- _Document excerpt_:
* * *

FA is one of the meta-heuristic optimizations which is a nature-inspired method [54] addressed by Yang in [55]. FA is strongly robust for complex problems that could find the optimal global solution without being trapped in local solutions. The authors of [56,57] present more details about the FA working principle. The functions of FA and AHP are illustrated in a simple flowchart in Figure 2 for solving the proposed strategy. The detailed steps for this strategy are presented as follows:

• Determine the FA parameters, iteration number, and initial population size.
• Set the network parameters like PL and QL load of the buses, resistance, reactance values of the lines, and initial values of the bus’s voltages.
• Mark the fitness weight factors based on the AHP approach.
• Generate simultaneous random network initial populations (X) which fulfill all constraints and limitations. X indicates the network tie switches number (S) for the new configuration, DG location (DG_L), DG sizing (DG_S), and MLC factors (λ).

* * *

- _Questions to answer_:
a) In the firefly algorithm excerpt, put this sentence into Spanish: "The authors of [56,57] present more details about the FA working principle."
b) Print the lines of the entries that begin at the line containing "Διαγνωστικοί Υπέρηχοι" and stop after the line containing "2026 DAMPLAID Α.Ε.".

(Extracted page text data)
* * *

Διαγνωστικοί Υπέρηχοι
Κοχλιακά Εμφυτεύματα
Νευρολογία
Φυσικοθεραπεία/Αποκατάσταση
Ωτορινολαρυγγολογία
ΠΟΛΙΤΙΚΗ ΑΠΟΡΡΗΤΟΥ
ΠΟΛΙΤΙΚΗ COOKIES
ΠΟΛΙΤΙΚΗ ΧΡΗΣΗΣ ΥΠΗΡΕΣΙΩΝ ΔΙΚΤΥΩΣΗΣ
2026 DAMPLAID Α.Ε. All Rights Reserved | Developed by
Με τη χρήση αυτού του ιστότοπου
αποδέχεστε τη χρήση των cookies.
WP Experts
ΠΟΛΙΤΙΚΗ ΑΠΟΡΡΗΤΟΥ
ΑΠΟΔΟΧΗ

* * *

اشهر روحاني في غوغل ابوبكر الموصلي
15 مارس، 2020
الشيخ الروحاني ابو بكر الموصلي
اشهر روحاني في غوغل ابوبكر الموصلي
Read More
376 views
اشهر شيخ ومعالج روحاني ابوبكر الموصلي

* * *

- _Results by task_:
a) Los autores de [56,57] presentan más detalles sobre el principio de funcionamiento del FA.

b)
Διαγνωστικοί Υπέρηχοι
Κοχλιακά Εμφυτεύματα
Νευρολογία
Φυσικοθεραπεία/Αποκατάσταση
Ωτορινολαρυγγολογία
ΠΟΛΙΤΙΚΗ ΑΠΟΡΡΗΤΟΥ
ΠΟΛΙΤΙΚΗ COOKIES
ΠΟΛΙΤΙΚΗ ΧΡΗΣΗΣ ΥΠΗΡΕΣΙΩΝ ΔΙΚΤΥΩΣΗΣ
2026 DAMPLAID Α.Ε. All Rights Reserved | Developed by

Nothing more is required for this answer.